PB: So far, no ‘cross racers have had an impact on the spring classics although the idea that the transition could be made one day is always thrown into the ring. What is your opinion on this and who do you feel could maybe get a result in The Tour of Flanders or a similar race?
Ian Field: Well, we will all get the chance to see if Styby can do this transition come the classics next road season as that’s the plan! Nys has ridden Roubaix in the past and been in the leading group with 30km to go before. The riders at the front of Cross are more than talented enough to mix it on the road at the classics however these guys make enough money from cross not to have to worry about the road, plus after a long hard Cross season, do you really want to carry on with 200 plus Km road race in the next month?!

PB: Is there a lot of team work involved in Cyclo-Cross racing or can you be just as effective as a lone rider?
Ian Field: There isn’t too many team tactics employed in Cross but on a fast group racing style course it can definitely play a part. The thing I love about Cross is the fact if the one lone rider is technically good and strong they can still win rather than simply being worked over on the road which happens so many times.

PB: In your opinion, are there any other British riders that could compete at your level in Superprestige races?

▶ _Actions to take_:
**1.** List every race or race series that the cyclo-cross interview mentions by name.
**2.** Resume the cyclo-cross interview after its final question, starting with the reply.
The material that comes after this interview is not needed for either task.

▶ _Dataset section_:
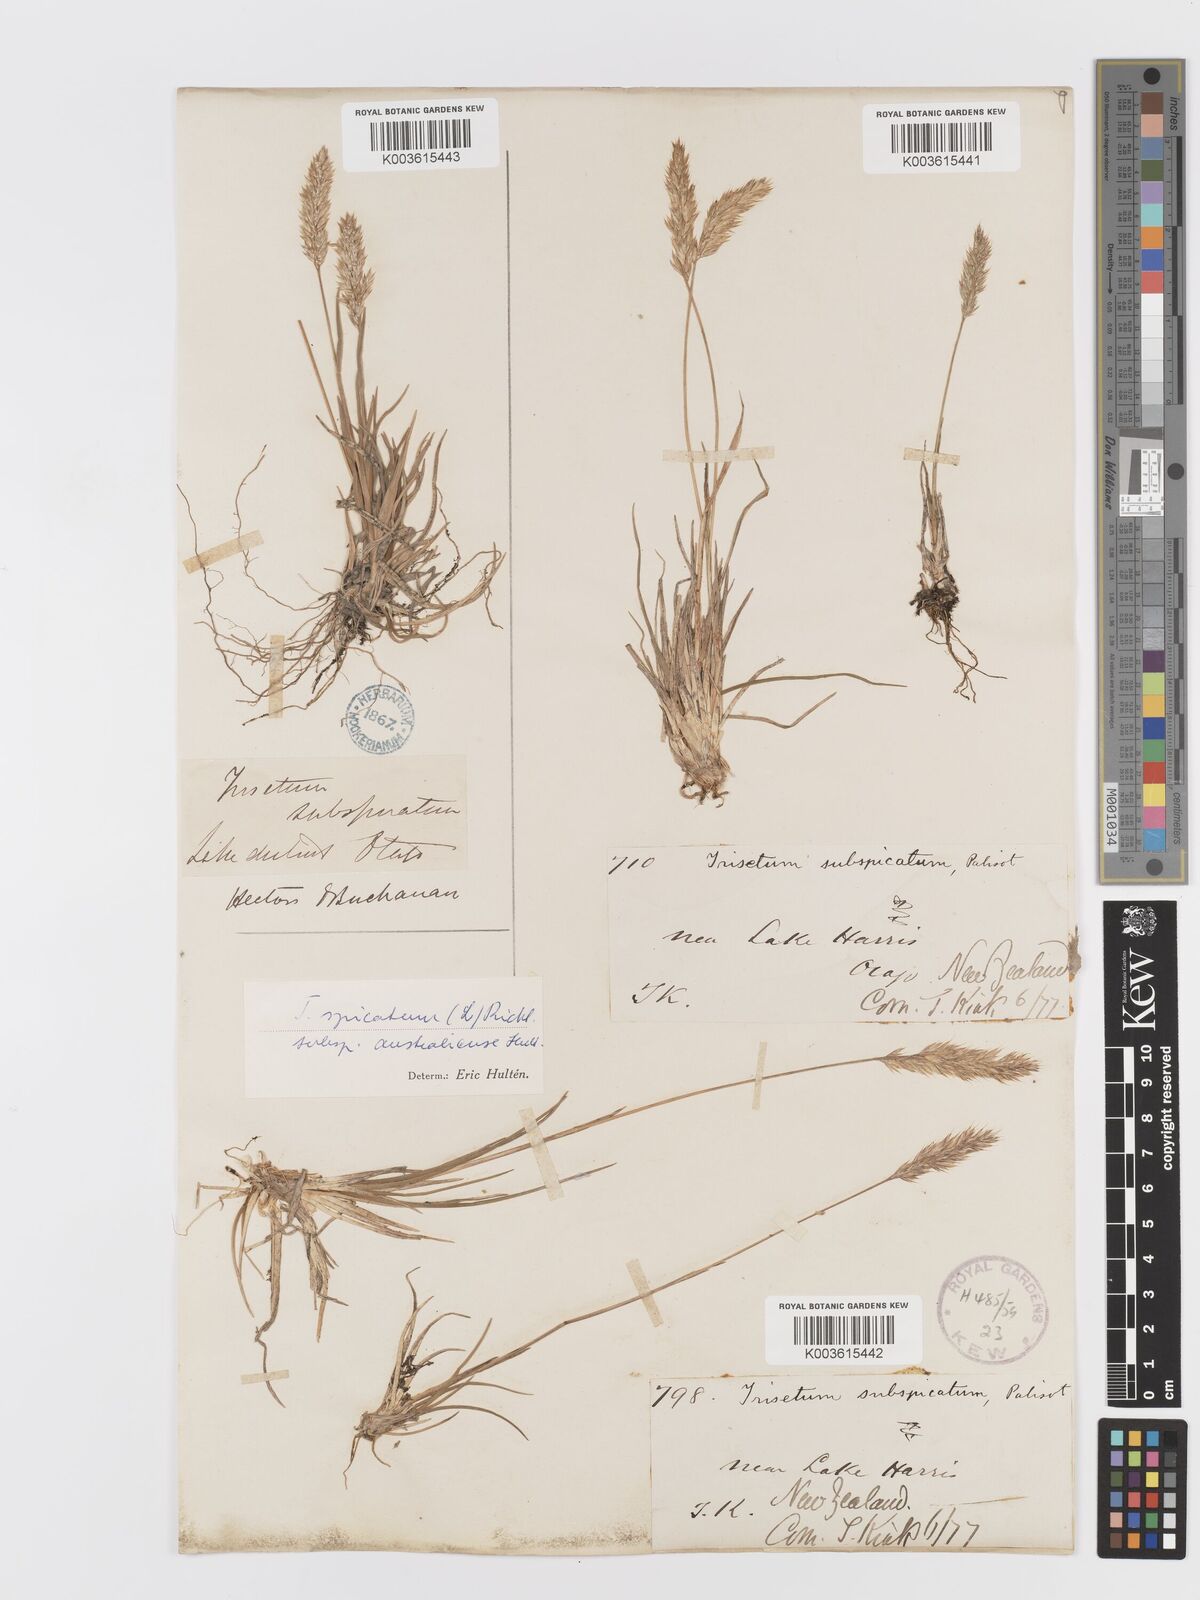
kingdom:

▶ _Answers provided_:
**1.** The Tour of Flanders, Roubaix, Superprestige

**2.**
Ian Field: Superprestige races are very different to the style of Cross back home, plenty of riders have come over in the past and participated at these events but  no one since Matt Ellis or Roger Hammond have really got the same results as what I have been achieving at these events. Hopefully in the future there will be more Brits coming over at a younger age and giving it a real go.

PB: Frites ‘N’ Mayonnaise or Chips ‘N’ Curry Sauce?
Ian Field: Frites n mayo every time!

PB: Snow or Mud?
Ian Field: Mud

PB: Sven Nys  or Zdenek Stybar?
Ian Field: Neither

PB: Finally what are your hopes and dreams for the 2011/12 season?
Ian Field: I really hope to move forward from the Koppenberg weekend and take another step in becoming a regular top 15 finisher. It showed me I can compete against these guys on the toughest of courses. The Worlds are a big goal and obviously nationals are really important this year. I’m just going to put my head down and peak again when I need to and hopefully the results will just follow.

Finally, to fans of the sport, Koksijde is the ideal place to go for your first Belgium Cyclo-Cross, only 30kms from Dunkerque and an amazing event with a atmosphere second to none. The race is on the 26th of November and it costs about £15. Believe me you will not be disappointed!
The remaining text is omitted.